■ **EXERCISE DESCRIPTION**: Leave out the images and return all the data word for word.

■ **INPUT**:
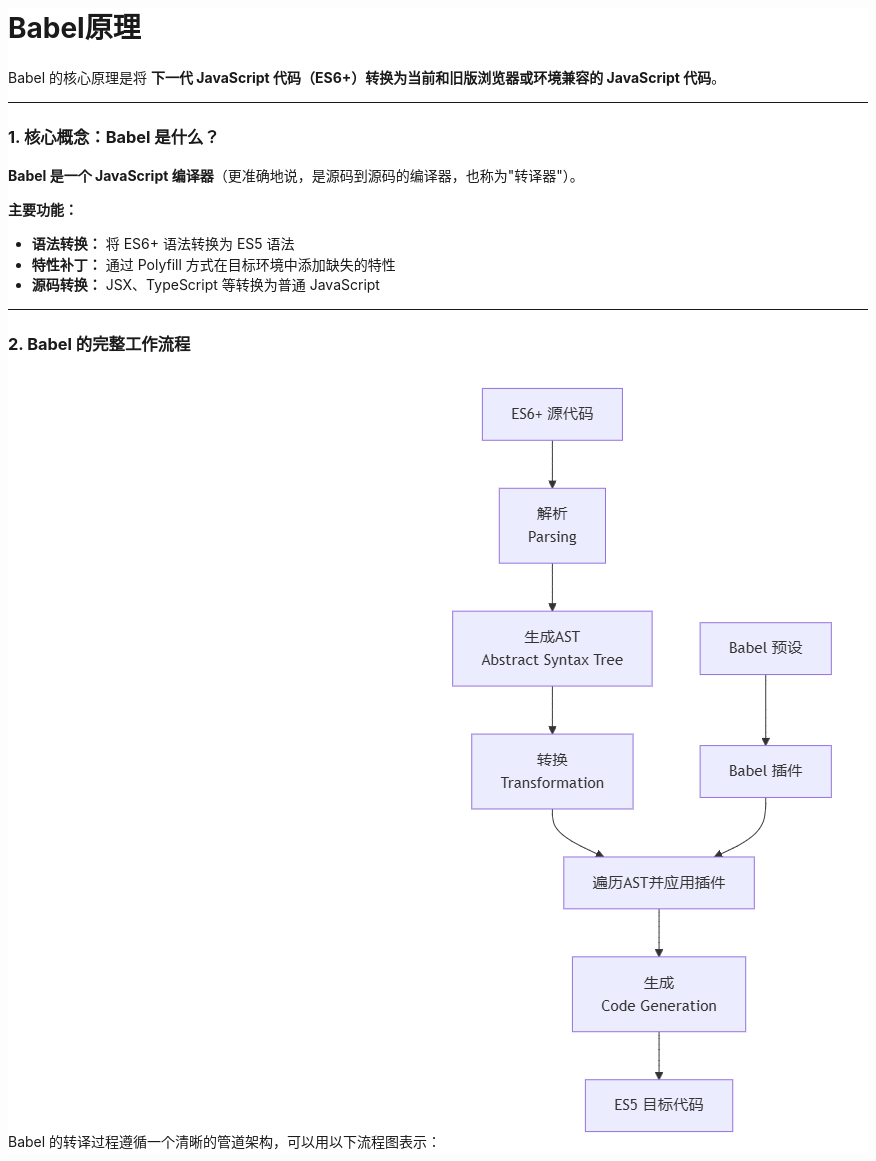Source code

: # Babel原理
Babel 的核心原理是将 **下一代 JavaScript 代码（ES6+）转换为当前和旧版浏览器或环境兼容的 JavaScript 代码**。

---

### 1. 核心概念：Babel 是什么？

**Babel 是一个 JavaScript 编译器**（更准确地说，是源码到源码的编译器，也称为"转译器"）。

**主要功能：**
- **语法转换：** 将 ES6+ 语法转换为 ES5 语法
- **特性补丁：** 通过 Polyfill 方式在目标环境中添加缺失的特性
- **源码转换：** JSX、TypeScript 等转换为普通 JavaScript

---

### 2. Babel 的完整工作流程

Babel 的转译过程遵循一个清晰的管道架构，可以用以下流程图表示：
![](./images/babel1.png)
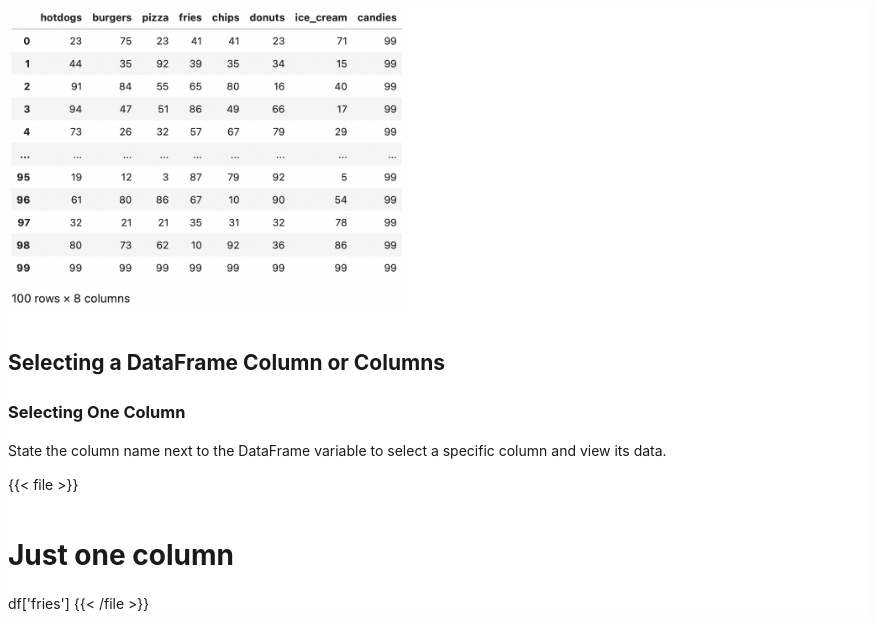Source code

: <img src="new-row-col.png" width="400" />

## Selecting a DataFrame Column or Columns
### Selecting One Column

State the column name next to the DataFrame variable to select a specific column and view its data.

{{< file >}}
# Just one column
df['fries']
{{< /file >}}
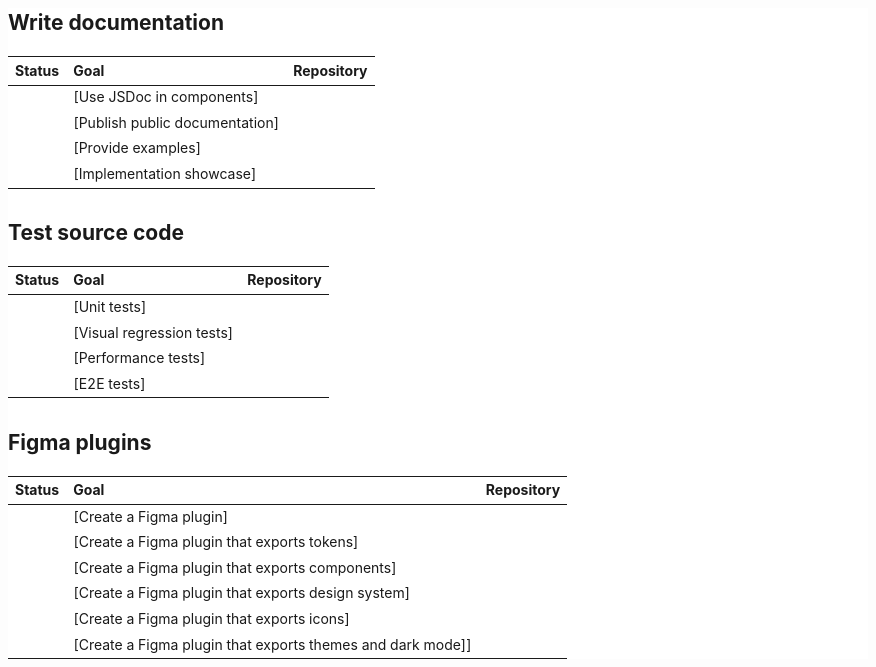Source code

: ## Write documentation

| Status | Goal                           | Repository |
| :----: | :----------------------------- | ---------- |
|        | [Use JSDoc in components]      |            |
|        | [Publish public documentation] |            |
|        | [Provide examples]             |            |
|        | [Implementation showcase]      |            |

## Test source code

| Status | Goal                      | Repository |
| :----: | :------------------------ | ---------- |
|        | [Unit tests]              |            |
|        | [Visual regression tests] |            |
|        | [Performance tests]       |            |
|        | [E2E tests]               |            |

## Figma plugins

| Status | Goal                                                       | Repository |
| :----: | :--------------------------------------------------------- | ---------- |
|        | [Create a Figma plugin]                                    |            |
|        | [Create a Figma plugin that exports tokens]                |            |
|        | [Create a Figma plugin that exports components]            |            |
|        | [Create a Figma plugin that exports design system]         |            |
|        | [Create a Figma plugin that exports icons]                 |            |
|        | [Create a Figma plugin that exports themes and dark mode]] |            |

■ **ANSWER FOR THIS EXERCISE**:
Source code

: # Babel原理
Babel 的核心原理是将 **下一代 JavaScript 代码（ES6+）转换为当前和旧版浏览器或环境兼容的 JavaScript 代码**。

---

### 1. 核心概念：Babel 是什么？

**Babel 是一个 JavaScript 编译器**（更准确地说，是源码到源码的编译器，也称为"转译器"）。

**主要功能：**
- **语法转换：** 将 ES6+ 语法转换为 ES5 语法
- **特性补丁：** 通过 Polyfill 方式在目标环境中添加缺失的特性
- **源码转换：** JSX、TypeScript 等转换为普通 JavaScript

---

### 2. Babel 的完整工作流程

Babel 的转译过程遵循一个清晰的管道架构，可以用以下流程图表示：
![](./images/babel1.png)
Source code

: <img src="new-row-col.png" width="400" />

## Selecting a DataFrame Column or Columns
### Selecting One Column

State the column name next to the DataFrame variable to select a specific column and view its data.

{{< file >}}
# Just one column
df['fries']
{{< /file >}}
Source code

: ## Write documentation

| Status | Goal                           | Repository |
| :----: | :----------------------------- | ---------- |
|        | [Use JSDoc in components]      |            |
|        | [Publish public documentation] |            |
|        | [Provide examples]             |            |
|        | [Implementation showcase]      |            |

## Test source code

| Status | Goal                      | Repository |
| :----: | :------------------------ | ---------- |
|        | [Unit tests]              |            |
|        | [Visual regression tests] |            |
|        | [Performance tests]       |            |
|        | [E2E tests]               |            |

## Figma plugins

| Status | Goal                                                       | Repository |
| :----: | :--------------------------------------------------------- | ---------- |
|        | [Create a Figma plugin]                                    |            |
|        | [Create a Figma plugin that exports tokens]                |            |
|        | [Create a Figma plugin that exports components]            |            |
|        | [Create a Figma plugin that exports design system]         |            |
|        | [Create a Figma plugin that exports icons]                 |            |
|        | [Create a Figma plugin that exports themes and dark mode]] |            |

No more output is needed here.